Или – иной сценарий. Один юноша говорил, что пришел к ПАВ не по причине потери смысла. Причина вхождения в зависимое поведение читается в том определении, которое он сам себе дал, назвав себя «кайфожором». Этого юношу условно можно отнести к группе лиц, которые в поисках психотехнического наслаждения употребляют все подряд и как можно в больших количествах. Но и здесь, хотя юноша отрицал значимость вопроса о смысле, этот вопрос может быть поставлен. Если человек не видит смысла отказаться от ПАВ, значит, в рамках своего мировоззрения он отказ считает бессмысленным, значит, он не видит иного смысла, с которым может соотнести свою жизнь.
Вариантов вхождения в зависимое поведение – масса. Преодолеть желание войти в измененное состояние сознания действительно бывает нелегко. Ресурсы преодолеть это желание могут быть у человека, который активно трудится, вкладывается в воспитание детей и чем-то занят. Либо у того, в ком раскрывается внутренняя жизнь. Если ресурсов сопротивляться желанию нет, а желание подогревается унылостью обстановки, то возникает риск того, что человек возьмет и напьется. А потом – еще раз напьется (и так далее).
Преодолеть тягу к алкоголю действительно тяжело, и не надо думать, что эту тягу можно переломить каким-то однократным действием. Кто-то пытается тягу к алкоголю перебить, например, реализацией парадигмы здорового образа жизни. Мама пьющего человека, например, может с воодушевлением рассказывать, как ее сын (которому уже далеко за 40) «взялся за ум». По рассказу мамы, сын начал соблюдать диету, педантично и строго вымерять каждую готовящуюся к поглощению порцию еды.

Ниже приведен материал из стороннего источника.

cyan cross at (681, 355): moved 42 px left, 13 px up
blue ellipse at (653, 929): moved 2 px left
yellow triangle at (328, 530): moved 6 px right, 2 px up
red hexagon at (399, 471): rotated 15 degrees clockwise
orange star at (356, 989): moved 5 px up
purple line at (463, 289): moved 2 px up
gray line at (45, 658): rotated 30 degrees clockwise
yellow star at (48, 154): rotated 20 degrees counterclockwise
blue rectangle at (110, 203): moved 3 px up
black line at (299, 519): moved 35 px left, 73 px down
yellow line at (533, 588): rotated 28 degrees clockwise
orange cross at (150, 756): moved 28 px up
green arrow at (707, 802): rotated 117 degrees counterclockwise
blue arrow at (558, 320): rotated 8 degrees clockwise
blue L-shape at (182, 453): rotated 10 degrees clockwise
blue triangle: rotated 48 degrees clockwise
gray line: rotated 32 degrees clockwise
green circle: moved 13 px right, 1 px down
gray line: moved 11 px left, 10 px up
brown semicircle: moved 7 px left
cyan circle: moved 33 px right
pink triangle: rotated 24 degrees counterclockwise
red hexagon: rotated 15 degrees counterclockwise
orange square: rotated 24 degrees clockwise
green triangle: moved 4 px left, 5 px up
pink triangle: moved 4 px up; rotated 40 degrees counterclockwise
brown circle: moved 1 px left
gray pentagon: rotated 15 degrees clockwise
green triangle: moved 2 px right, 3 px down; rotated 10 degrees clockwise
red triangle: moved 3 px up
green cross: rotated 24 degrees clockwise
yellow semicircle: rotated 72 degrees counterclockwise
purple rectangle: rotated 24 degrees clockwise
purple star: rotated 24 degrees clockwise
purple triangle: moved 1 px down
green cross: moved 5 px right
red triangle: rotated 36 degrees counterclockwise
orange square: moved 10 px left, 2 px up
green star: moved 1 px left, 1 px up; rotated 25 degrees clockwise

Но это и страшно, что в жизни сына появилась какая-то педантично отмеряемая деятельность. Ритуализированность диетического сценария с его баночками и БАДами может сигнализировать в том числе и о том, что кризис близко. Кризис в виде труднопереносимого напряжения надвигается на мозг, словно тайфун на прибрежную полосу. Вот к пляжу приближается катастрофа, проявляющая себя на первых порах в порывах ветра. Отдыхающие пытаются удержать шезлонгли и пляжные зонты, но не стремятся уйти в более безопасное место.
Так и в случае с сыном. Все предпосылки для формирования внутреннего напряжения в его жизни остаются. Напряжение нарастает, порывы ветра уже «срывают с песка зонты и шезлонги», но сын пытается «бодриться», и трещащее по швам сознание пытается сфокусироваться на баночках с БА-Дами, на процессе отмеривания капелек и пр. В данном случае усиление педантичности в соблюдении режима питания может свидетельствовать о том, что сын отчаянно пытается хоть за что-то в своей жизни зацепиться, чтобы «порывы» ветра не потащили его в чавкающее и все громче зовущее болото, имя которому состояние измененного сознания (соблюдение режима может иметь великую силу, когда режим способствует поддержанию в человеке обращенности к Истине: соблюдать постные дни, заранее определить каждому делу свое время, чтобы ум не отвлекался на второстепенные вопросы и был готов к молитве и пр.; при данном подходе важен не столько режим сам по себе, сколько связь с Христом, реализации которой режим должен способствовать).
Когда сил сопротивляться гипнотическим призывам чавкающего болота уже не останется и ноги несут сына в мутную жижу, «порывы ветра», колеблющие сознание сына, могут захватить в свои турбулентные струи и сознание мамы. Столкнувшись с кризисом в виде невменяемого по временам сына и его истерик, мама отчаянно ищет помощи. В ответ же она иногда слышит совет перестать думать о проблеме, заняться собой, вспомнить наконец, что она женщина все-таки как-никак: в театр сходить, фигурой опять-таки заняться. И мама приходит к тем же баночками и БАДам, чтобы, фокусируясь на них, затормозить победоносное шествие приближающейся уже к ней истерики. Она ходит на тренинги, повторяет про себя постоянно слова: «Это не моя вина». Или: «…Я ответственна за то, чтобы отойти от того, что меня ранит… Мне следует полюбить себя настолько, чтобы наделить себя привилегиями, и знать, что это мое решение… Тогда я буду свободной…».